If you work outside everyday, it is easy to forget how quickly the elements can cause you harm. Under OSHA's General Duty Clause, employers should maintain an environment free from hazards that may cause death or serious physical harm to employees. Heat is one of these hazards. In 2014, there were 2,630 cases of work-related heat illness and 18 deaths from heat stroke. In situations like these, it's as the old saying goes "an ounce of prevention is worth a pound of cure". Read further to learn how to prevent costly injury and downtime.
Types of heat illness
Heat Rash, also known as Prickly Heat, is a common heat illness that appears as a cluster of red bumps on the skin. It is typically found on the neck, chest or other areas where sweat is not able to evaporate because clothing is too restrictive. It usually disappears after the affected area is allowed to cool and dry.

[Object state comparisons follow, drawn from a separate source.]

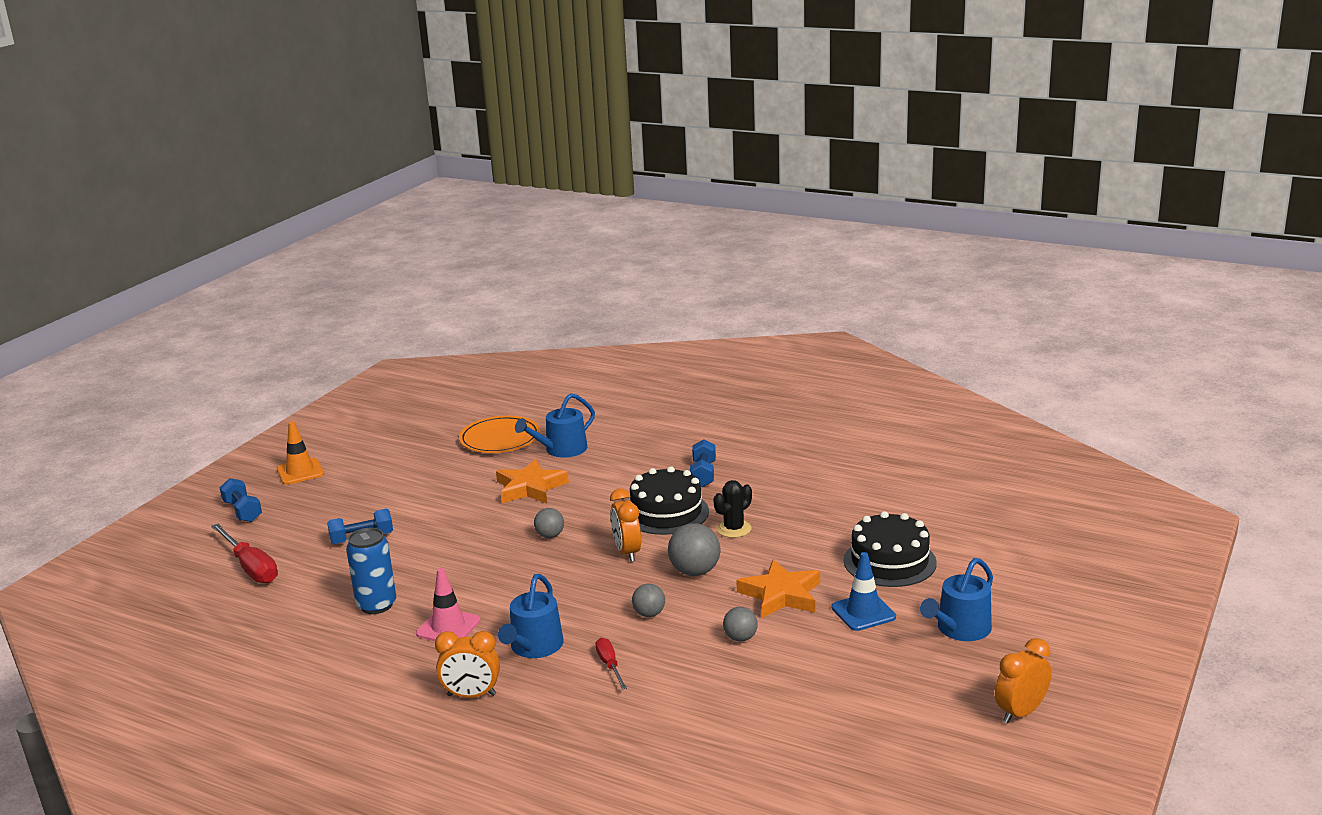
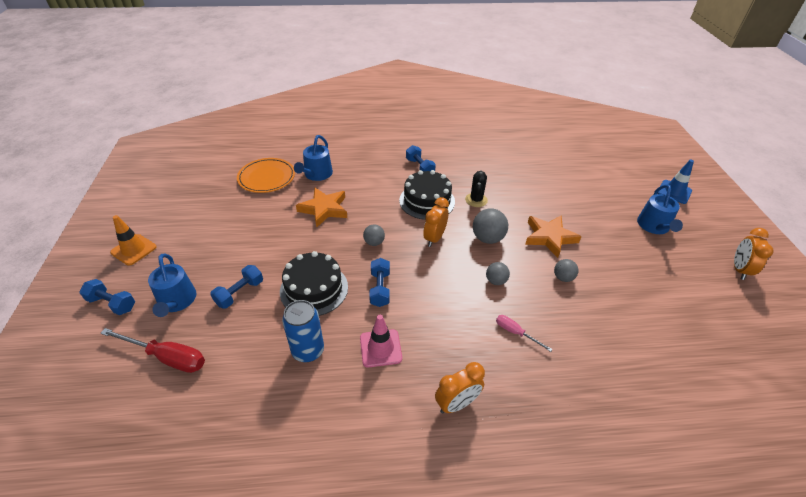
camera: 35 degrees left, 20 degrees up
blue watering can [498,574,563,658] -> blue watering can moved to [148,254,197,317]
red screwdriver [595,638,627,690] -> pink screwdriver [496,315,553,352]
orange clock [610,488,641,562] -> orange clock turned 75 degrees clockwise [423,197,449,247]
blue traffic cone [831,552,896,631] -> blue traffic cone moved to [657,160,694,204]
black cake [844,511,937,587] -> black cake moved to [280,251,348,316]
none -> blue dumbbell [369,258,390,307]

Heat Cramps can happen during or after physical exertion when sweating creates an imbalance of electrolytes. They typically affect the most tired muscles that you work with, such as the arms, legs and abdominal muscles. Symptoms usually subside with rest and by drinking water and eating a snack and/or electrolyte drink, such as Sqwincher or Gatorade.

Heat Exhaustion occurs when you lose an excessive amount of water and salt through sweat. Some symptoms include dizziness, headache, heavy sweating, irritability, nausea, thirst and weakness. Most typically respond quickly to treatment, but symptoms should never be ignored as they often precede heat stroke.

Heat Stroke is a life-threatening condition that occurs when the body is unable to regulate body temperature. Some symptoms include confusion, altered mental status, loss of consciousness, seizures, high body temperature and hot, dry skin. If someone is showing signs of heat stroke, seek medical attention immediately. Call 911.

Visit the CDC's Heat Illness page to learn more about symptoms and first aid measures.
How to prevent heat illness
If workers are exposed to high temperatures, then a complete heat illness prevention program should be in place. Here's how:
  • Designate a person to oversee the heat illness prevention program.
  • Identify hazards of working in high temperatures and monitor weather conditions.
  • Provide workers with potable water, rest and a shaded area. Employees should drink about one cup of water every 15 minutes, even if they are not thirsty.
  • Allow workers to acclimatize to heat. Most cases of heat exhaustion or heat stroke occur with employees who are not used to working in hot and humid conditions.
  • Modify work schedules to reduce exposure to high temperatures. Use work/rest cycles and schedule more strenuous work during cooler parts of the day.
  • Train workers about heat illness and how to prevent and respond to it.
  • Monitor workers for symptoms of heat illness.
  • Ensure that supervisors and workers know what to do in the case of an emergency.
Learn more from OSHA's fact sheet here.
Heat Index Guide
The Heat Index combines relative humidity with the actual air temperature to provide a value for how hot it actually feels outside. This is important because bodies cool through sweating, which becomes less effective as relative humidity increases.